YOUR ASSIGNMENT: Below are the records; give again exactly the line with "Na zelo majhne", the line with "bučke in vse skupaj še malo pečemo.", and each line that lies between them, and nothing besides.

(Page images and extracted text)
.....
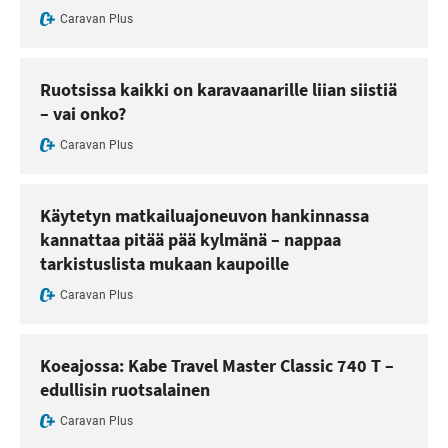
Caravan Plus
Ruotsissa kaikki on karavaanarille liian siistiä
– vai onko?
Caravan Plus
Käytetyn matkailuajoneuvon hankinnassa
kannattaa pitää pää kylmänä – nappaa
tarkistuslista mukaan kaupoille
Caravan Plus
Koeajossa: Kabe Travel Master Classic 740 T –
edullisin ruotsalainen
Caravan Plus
.....
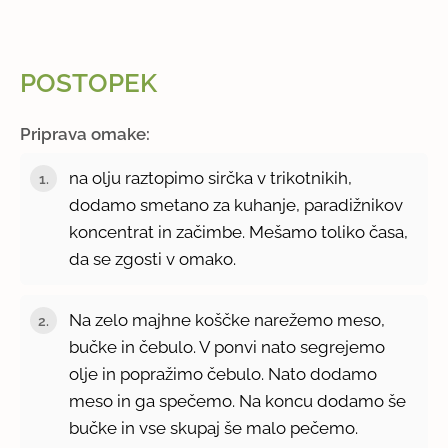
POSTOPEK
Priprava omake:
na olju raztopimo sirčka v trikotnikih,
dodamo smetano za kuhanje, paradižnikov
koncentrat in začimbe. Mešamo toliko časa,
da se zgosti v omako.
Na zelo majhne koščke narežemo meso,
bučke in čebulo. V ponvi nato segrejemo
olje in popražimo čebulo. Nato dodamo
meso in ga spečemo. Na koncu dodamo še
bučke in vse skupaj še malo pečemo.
.....
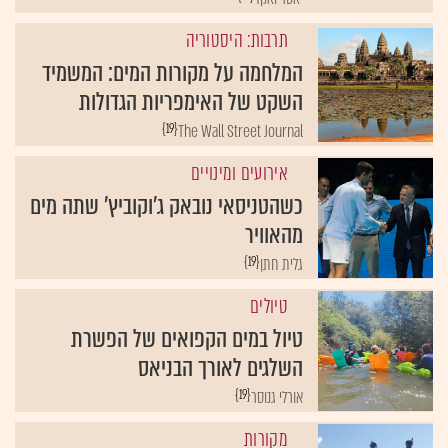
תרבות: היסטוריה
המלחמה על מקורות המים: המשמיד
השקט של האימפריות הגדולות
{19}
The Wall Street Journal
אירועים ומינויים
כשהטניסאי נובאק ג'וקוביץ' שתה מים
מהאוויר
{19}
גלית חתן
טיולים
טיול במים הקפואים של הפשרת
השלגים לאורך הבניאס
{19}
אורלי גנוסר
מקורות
.....
RESPONSE BELOW:
Na zelo majhne koščke narežemo meso,
bučke in čebulo. V ponvi nato segrejemo
olje in popražimo čebulo. Nato dodamo
meso in ga spečemo. Na koncu dodamo še
bučke in vse skupaj še malo pečemo.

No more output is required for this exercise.